1. Membrane Structure and Function
Chapter 5
BIOL1000
Dr. Mohamad Termos

2. Objectives Following this lecture, you should be able to describe:
Membrane Structure
Diffusion
- Simple diffusion
- Facilitated diffusion
- Channels
- Carrier Proteins
Osmosis
Active transport
- Transport by Pumps
- Transport by vesicles

3. Phospholipids Phospholipids: 1- hydrophilic phosphate head
2- two hydrophobic fatty acid chain tails
Phospholipids line up in a bilayer to form the plasma membrane.
Hydrophilic heads on the inside and outside
Hydrophobic tails in the inter-membranous space

4. Other Membrane Components
Proteins, cholesterol, and carbohydrates.
Proteins: embedded in the membrane, act as receptor or transporters
Cholesterol: embedded in the bilayer, improve fluidity of the membrane
Carbohydrate chains: attached to proteins or phospholipids, ac as recognition sites.

5. Membrane Proteins Protein functions:
Act as enzymes: facilitate reactions on the membrane
Act as receptors: receptors of extra-cellular messengers (e.g. hormones), and transfer the signal onside the cell
Act as channels: or pores that mediate passage of certain molecules

6. Diffusion Diffusion: molecule spread out.
Equilibrium: number of molecules is equal on sides of a membrane
Concentration gradient: molecules are not at equilibrium. They will move along the gradient until they reach their equilibrium point.

7. Osmosis
- Osmosis: spread out of water down their concentration gradient.
Hypotonic solution: solution with fewer solute particles.
Hypertonic solution: solution with many solute particles.
Isotonic solution: water moves from hypotonic towards hypertonic till it reaches equilibrium state called isotonic.
Semi-permeable membrane: permeable to water but not solute.

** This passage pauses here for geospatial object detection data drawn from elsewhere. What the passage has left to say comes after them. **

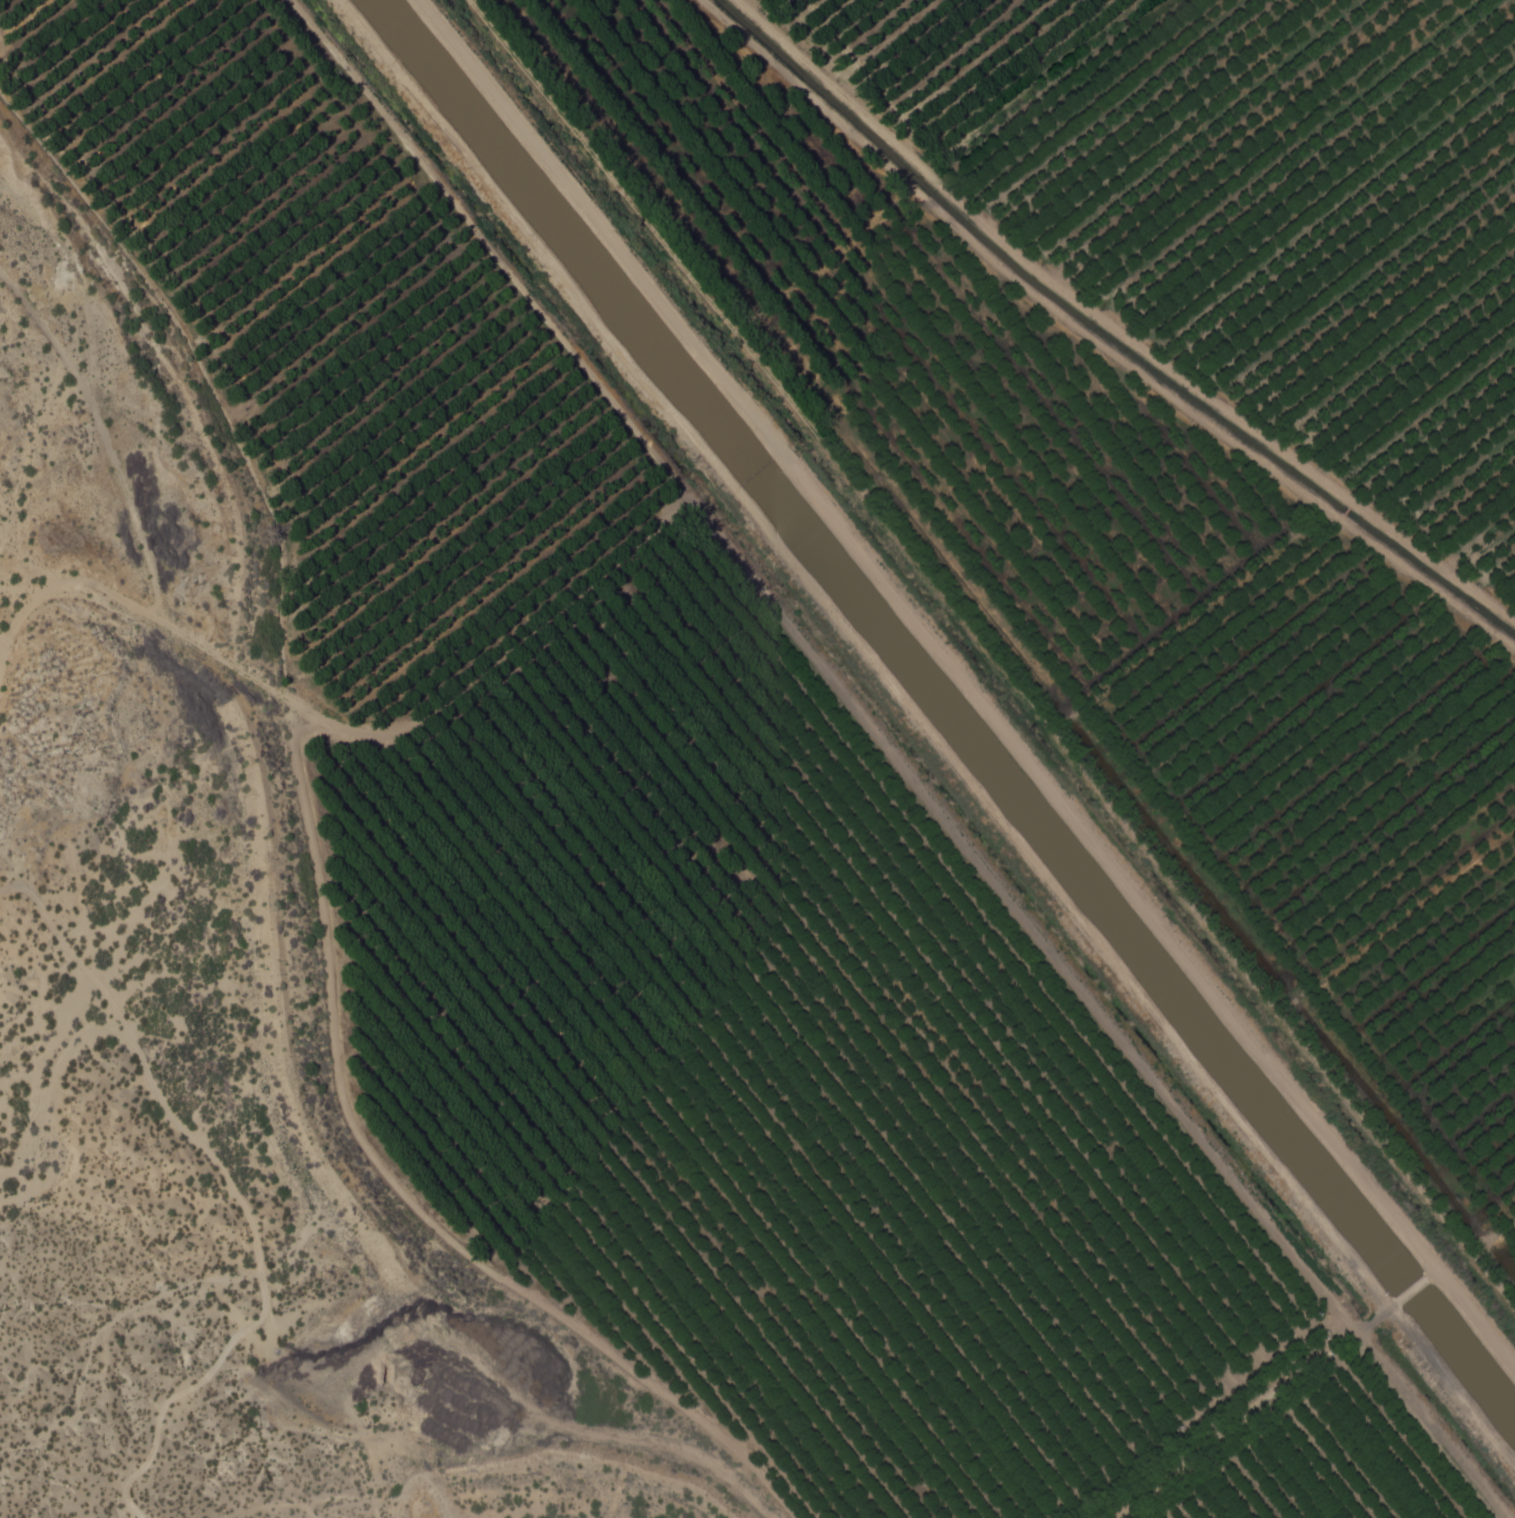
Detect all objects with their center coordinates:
road: (1111, 329)
road: (968, 681)
road: (928, 733)
road: (907, 756)

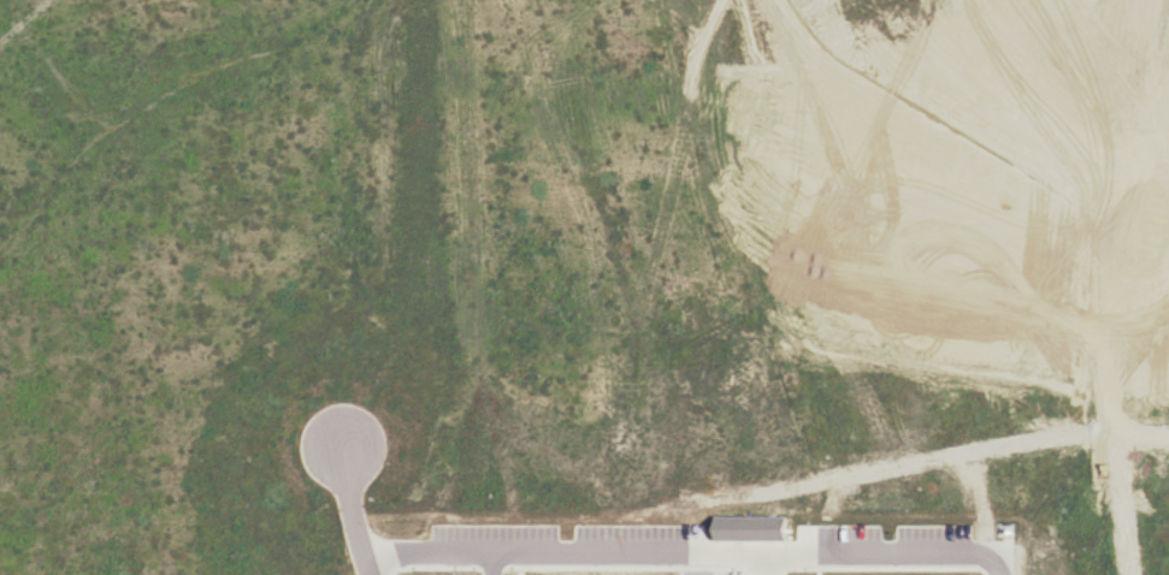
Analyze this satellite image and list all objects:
road: (351, 509)
road: (687, 553)
road: (488, 563)

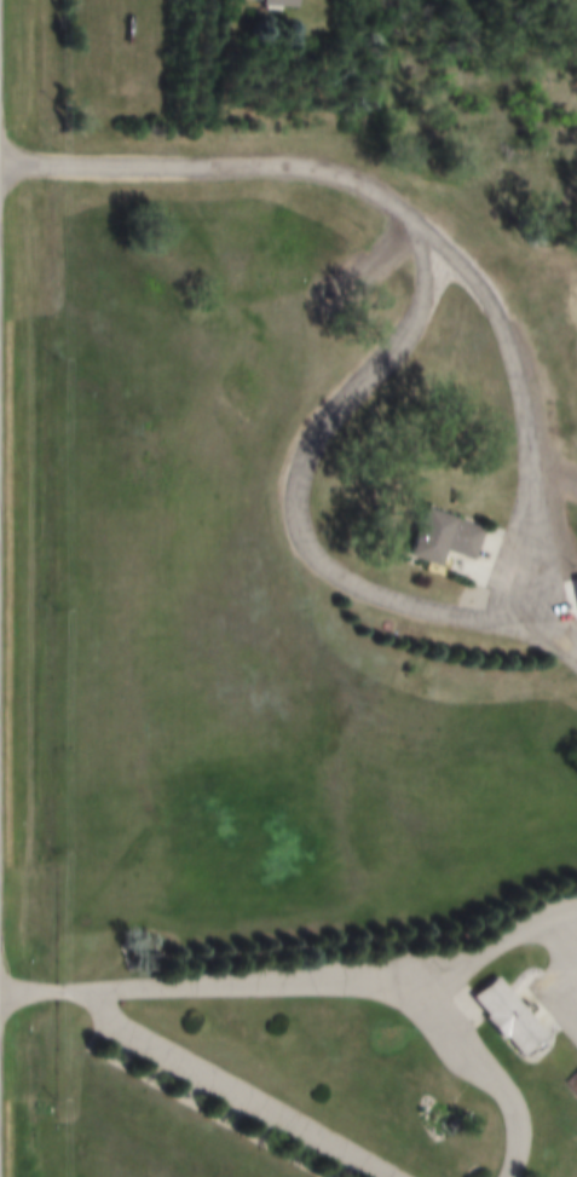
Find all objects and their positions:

8. Semi-permeable Cell Membrane
Cell seeks to live in an isotonic environment
- If the surrounding solution is hypotonic (less solute), water would flow into the cell, causing it to swell and later burst.
- If the cell is in a hypertonic solution (more solute), water would leave the cell, and shrivel it up

9. Simple Vs. Facilitated Diffusion
Simple Diffusion: Small, non-polar molecules (e.g. O2, CO2)are able to cross the hydrophobic barrier.
Facilitated Diffusion: charged or polar molecules need help by special proteins (e.g. channel proteins) to pass through.
NOTE: Molecules travel with their natural concentration gradient.

10. Facilitated Diffusion
Carrier protein: Another kind of protein that can be used for facilitated diffusion.
Carrier proteins allow hydrophilic molecules to pass through the hydrophobic membrane, like channel proteins. But instead of acting like a pore they act like a revolving door.

11. Carrier proteins
They trap a molecule, then change conformation to let it out on the other side.
Again, since the molecules are traveling with their concentration gradient, this process is till a type of diffusion

12. Active Transport
Active Transport: Movement of molecules against their concentration gradient. This needs energy (ATP) unlike the other types of movements.
In this diagram, ATP is being used to shuttle sodium ions out of the cell, and potassium ions into the cell. This is called sodium-potassium ATPase pump, and is very common on most cell membranes, especially nerve cells.

13. Transport by Vesicles
Endocytosis: Is the process of the membrane creating a pocket around molecules, and pinching off into the cell. Often, this process will bring in several molecules at once. Inside the cell, the membranous pocket can be broken down and the contents can be let out, into the cytoplasm.
Exocytosis: The opposite to endo. Molecules inside of the cell need to leave, they can be packaged inside membranous vesicles and pushed towards the cell membrane. When the vesicle arrives, its wall fuses with the cell’s membrane, and lets the contents of the vesicle spill out into the extra-cellular fluid.